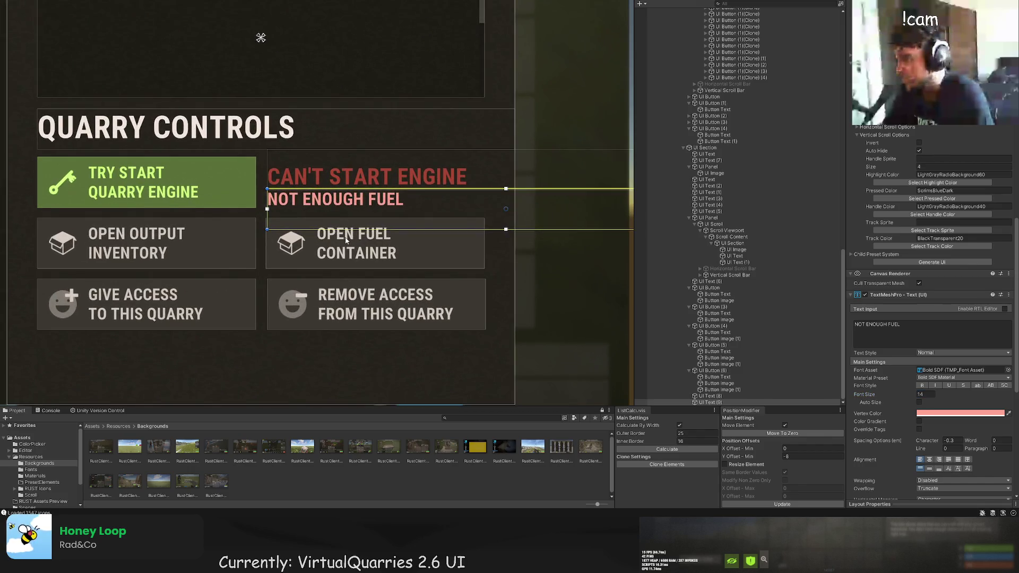
Shorten and narrow the NOT ENOUGH FUEL text box.
{"action": "left_click_drag", "start_coordinate": [350, 228], "coordinate": [350, 214]}
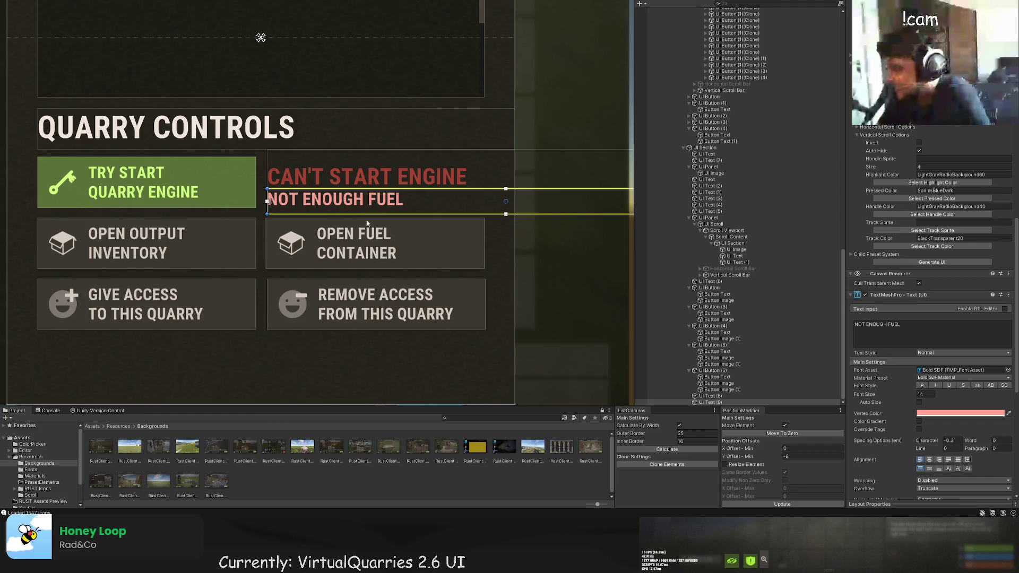
{"action": "key", "text": "f"}
{"action": "left_click_drag", "start_coordinate": [496, 183], "coordinate": [264, 186]}
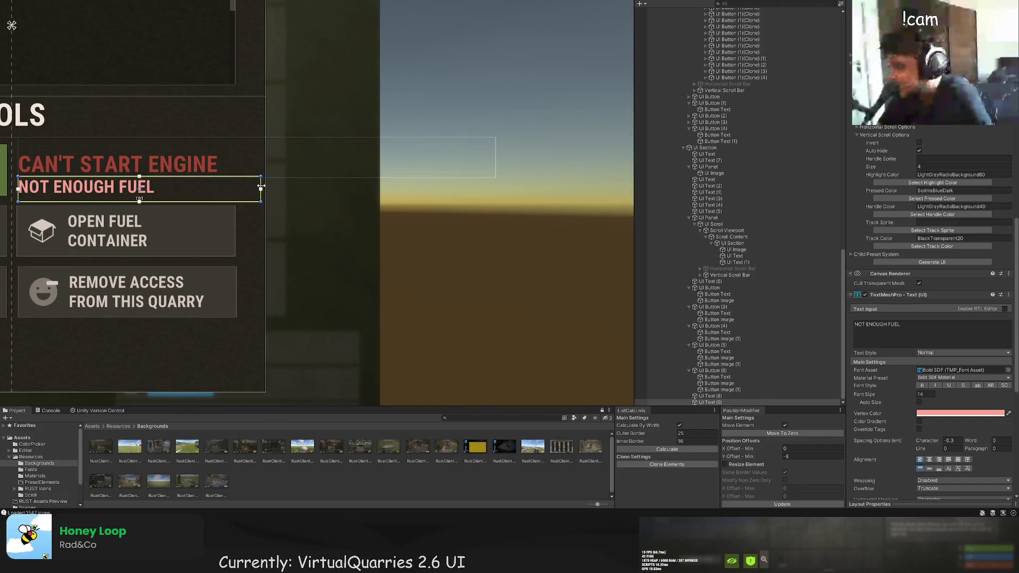
Narrow the CAN'T START ENGINE text box and extend it upward.
{"action": "left_click", "coordinate": [734, 397]}
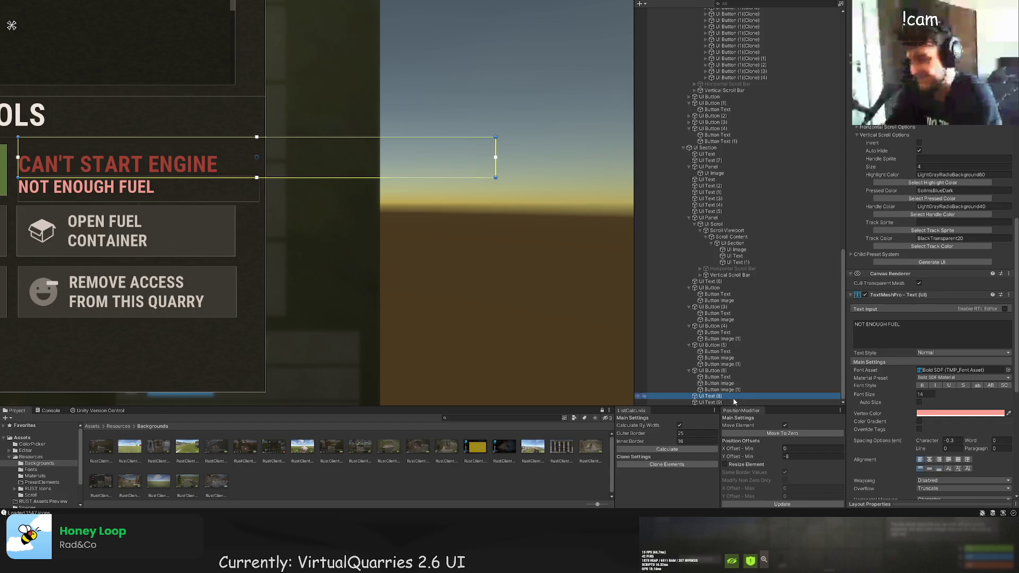
{"action": "left_click_drag", "start_coordinate": [495, 157], "coordinate": [256, 162]}
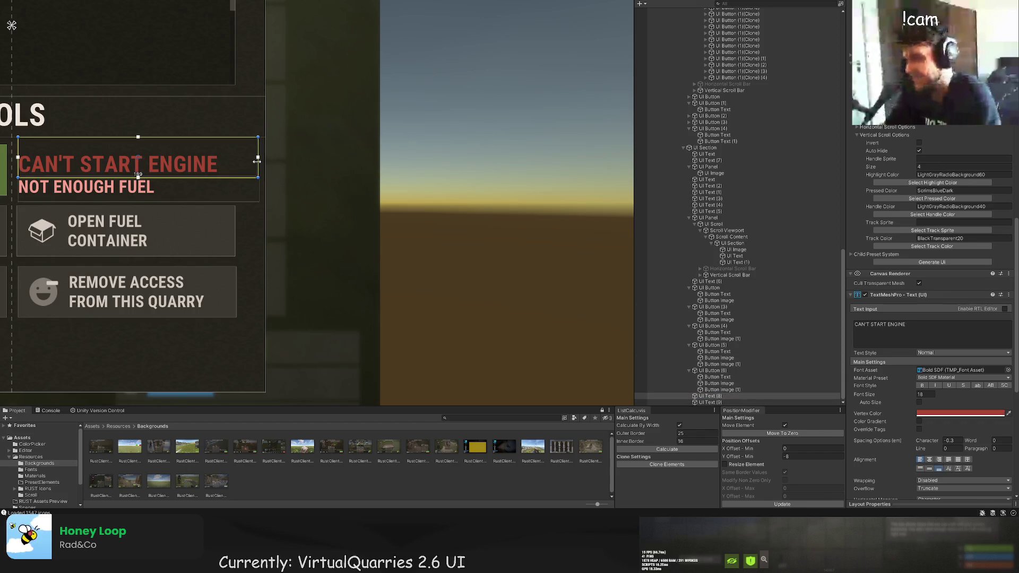
{"action": "key", "text": "f"}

· · · · · · ·

*Task instructions*.
Repeat the lines above exactly, and keep every picture out.

*Answer box*.
Shorten and narrow the NOT ENOUGH FUEL text box.
{"action": "left_click_drag", "start_coordinate": [350, 228], "coordinate": [350, 214]}
{"action": "key", "text": "f"}
{"action": "left_click_drag", "start_coordinate": [496, 183], "coordinate": [264, 186]}
Narrow the CAN'T START ENGINE text box and extend it upward.
{"action": "left_click", "coordinate": [734, 397]}
{"action": "left_click_drag", "start_coordinate": [495, 157], "coordinate": [256, 162]}
{"action": "key", "text": "f"}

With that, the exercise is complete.